The chapter title, Batman’s Last Chance!, must refer to Batman’s last chance to run around in this particular drab office building. I don’t think it’s supposed to be the same one they used earlier, but it definitely appears to be the same set. The last third–maybe less but it feels like a third–of the chapter is Robert Lowery running around this office building’s corridors trying to avoid the bad guys.
Until Lowery suits up for the finale, Last Chance is one of the better chapters. It passes time with less annoyance than a usual Batman and Robin chapter. Probably because most of it is Jane Adams and her crook brother, George Offerman Jr. Everyone acts real dumb–Offerman not noticing Adams following him, the crooks locking Adams up with a live telephone, Adams calling Bruce Wayne for help instead of the cops; the list of dumb, as always, is way too long.
There’s one pleasant surprise when the possible cliffhanger device–an electrified door–doesn’t turn out to be that device. It’s a misdirection device, but not a drawn out one. Works better in the chapter. Provides something like drama.
If only Lowery were able to convey such a thing with his acting. He and Robin Johnny Duncan could care less about their failed superhero outings endangering the general public.
Directed by Spencer Gordon Bennet; screenplay by George H. Plympton, Joseph F. Poland, and Royal K. Cole, based on characters created by Bob Kane and Bill Finger; director of photography, Ira H. Morgan; edited by Dwight Caldwell and Earl Turner; produced by Sam Katzman; released by Columbia Pictures.

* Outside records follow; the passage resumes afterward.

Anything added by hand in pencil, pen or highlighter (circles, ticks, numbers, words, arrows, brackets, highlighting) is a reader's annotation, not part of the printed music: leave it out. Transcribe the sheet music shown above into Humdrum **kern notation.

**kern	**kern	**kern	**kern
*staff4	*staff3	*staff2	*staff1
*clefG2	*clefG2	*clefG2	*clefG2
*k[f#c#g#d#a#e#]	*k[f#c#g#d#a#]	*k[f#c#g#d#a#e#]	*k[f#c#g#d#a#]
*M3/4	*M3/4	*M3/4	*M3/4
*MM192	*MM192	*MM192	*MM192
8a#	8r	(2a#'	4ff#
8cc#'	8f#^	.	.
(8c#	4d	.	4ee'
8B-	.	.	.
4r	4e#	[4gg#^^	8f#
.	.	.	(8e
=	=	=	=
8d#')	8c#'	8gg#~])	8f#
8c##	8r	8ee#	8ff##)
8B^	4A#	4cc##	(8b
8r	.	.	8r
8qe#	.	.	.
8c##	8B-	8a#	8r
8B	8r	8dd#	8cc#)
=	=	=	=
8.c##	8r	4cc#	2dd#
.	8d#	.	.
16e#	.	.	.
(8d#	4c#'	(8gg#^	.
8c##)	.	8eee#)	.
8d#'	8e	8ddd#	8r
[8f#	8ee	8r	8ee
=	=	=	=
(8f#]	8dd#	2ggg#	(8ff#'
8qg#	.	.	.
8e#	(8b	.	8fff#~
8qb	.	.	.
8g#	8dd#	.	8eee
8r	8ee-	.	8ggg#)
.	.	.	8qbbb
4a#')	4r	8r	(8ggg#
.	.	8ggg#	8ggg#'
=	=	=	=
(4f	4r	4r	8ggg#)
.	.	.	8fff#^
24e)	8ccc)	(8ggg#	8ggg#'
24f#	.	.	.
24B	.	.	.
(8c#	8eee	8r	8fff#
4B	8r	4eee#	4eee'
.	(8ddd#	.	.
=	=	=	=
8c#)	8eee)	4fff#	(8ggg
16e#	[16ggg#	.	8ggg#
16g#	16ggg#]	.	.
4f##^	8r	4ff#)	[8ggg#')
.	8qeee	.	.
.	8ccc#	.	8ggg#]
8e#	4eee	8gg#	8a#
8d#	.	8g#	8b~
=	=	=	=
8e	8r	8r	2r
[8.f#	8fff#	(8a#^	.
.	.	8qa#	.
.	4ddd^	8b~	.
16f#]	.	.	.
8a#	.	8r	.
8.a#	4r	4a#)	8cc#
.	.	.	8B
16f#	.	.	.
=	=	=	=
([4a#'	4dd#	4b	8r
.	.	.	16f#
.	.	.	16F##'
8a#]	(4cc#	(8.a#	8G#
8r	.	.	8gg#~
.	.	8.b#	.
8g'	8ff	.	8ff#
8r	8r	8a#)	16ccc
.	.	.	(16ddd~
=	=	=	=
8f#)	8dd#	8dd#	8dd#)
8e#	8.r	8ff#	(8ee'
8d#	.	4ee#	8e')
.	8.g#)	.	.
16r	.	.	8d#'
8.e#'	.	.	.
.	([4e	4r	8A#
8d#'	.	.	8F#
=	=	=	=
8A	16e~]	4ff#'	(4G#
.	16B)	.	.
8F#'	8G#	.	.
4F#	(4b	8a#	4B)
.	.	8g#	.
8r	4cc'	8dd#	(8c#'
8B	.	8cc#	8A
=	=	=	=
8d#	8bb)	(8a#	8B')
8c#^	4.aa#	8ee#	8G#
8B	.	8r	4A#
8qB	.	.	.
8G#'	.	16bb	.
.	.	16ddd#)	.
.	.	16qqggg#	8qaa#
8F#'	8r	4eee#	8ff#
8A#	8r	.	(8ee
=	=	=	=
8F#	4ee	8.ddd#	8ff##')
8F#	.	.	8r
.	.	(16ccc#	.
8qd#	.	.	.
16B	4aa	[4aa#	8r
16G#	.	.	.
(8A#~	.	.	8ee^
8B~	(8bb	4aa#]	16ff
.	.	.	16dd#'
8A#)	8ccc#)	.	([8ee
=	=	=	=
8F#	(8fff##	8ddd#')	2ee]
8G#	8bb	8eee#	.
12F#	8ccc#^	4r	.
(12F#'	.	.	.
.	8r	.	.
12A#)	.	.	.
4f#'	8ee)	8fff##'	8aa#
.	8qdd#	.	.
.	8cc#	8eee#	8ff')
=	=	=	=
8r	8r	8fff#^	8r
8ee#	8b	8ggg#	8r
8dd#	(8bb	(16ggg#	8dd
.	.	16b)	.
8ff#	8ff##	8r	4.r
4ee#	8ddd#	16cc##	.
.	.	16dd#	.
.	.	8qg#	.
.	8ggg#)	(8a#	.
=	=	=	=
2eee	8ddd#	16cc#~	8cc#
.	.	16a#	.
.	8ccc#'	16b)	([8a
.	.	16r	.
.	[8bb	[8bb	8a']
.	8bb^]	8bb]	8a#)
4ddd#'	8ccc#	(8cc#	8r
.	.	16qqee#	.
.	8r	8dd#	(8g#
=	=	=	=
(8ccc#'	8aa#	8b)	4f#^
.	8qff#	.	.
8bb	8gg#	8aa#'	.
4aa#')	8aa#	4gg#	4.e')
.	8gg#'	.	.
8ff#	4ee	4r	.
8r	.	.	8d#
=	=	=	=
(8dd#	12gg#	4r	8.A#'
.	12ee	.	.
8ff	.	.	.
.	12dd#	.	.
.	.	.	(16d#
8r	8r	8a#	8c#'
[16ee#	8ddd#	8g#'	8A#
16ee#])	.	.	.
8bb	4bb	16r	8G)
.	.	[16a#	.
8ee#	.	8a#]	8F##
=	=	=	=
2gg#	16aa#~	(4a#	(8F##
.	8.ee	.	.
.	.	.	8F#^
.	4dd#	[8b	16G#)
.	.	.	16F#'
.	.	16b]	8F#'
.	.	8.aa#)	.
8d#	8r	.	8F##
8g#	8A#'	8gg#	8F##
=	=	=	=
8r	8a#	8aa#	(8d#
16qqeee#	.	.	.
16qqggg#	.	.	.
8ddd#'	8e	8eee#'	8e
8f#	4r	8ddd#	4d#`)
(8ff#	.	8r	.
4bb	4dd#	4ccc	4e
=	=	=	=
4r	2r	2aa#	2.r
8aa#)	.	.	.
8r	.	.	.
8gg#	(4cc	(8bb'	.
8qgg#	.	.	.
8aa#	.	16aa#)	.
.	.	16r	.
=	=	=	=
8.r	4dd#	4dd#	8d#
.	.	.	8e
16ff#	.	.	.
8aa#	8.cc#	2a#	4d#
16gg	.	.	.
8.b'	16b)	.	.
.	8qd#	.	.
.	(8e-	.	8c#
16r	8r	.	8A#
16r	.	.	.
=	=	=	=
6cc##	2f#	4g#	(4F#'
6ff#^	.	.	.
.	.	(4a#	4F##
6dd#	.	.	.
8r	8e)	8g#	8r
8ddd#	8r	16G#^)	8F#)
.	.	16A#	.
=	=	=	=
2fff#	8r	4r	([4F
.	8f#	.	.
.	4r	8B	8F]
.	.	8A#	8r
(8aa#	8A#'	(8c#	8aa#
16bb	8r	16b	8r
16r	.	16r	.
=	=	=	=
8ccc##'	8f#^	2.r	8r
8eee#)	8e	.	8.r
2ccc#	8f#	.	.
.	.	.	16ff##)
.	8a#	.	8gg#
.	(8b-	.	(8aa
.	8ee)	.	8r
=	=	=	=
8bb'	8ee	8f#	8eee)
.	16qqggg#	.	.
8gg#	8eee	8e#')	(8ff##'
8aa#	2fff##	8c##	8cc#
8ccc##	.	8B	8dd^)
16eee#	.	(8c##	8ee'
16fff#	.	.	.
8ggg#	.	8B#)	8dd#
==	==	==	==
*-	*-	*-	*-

Starring Robert Lowery (Batman / Bruce Wayne), Johnny Duncan (Robin / Dick Grayson), Jane Adams (Vicki Vale), Lyle Talbot (Commissioner Jim Gordon), Don C. Harvey (Henchman Nolan), Lee Roberts (Henchman Neal), William Fawcett (Prof. Hammil), Leonard Penn (Carter), Rick Vallin (Barry Brown), Michael Whalen (Private Investigator Dunne), George Offerman Jr. (Henchman Jimmy), and Eric Wilton (Alfred Beagle).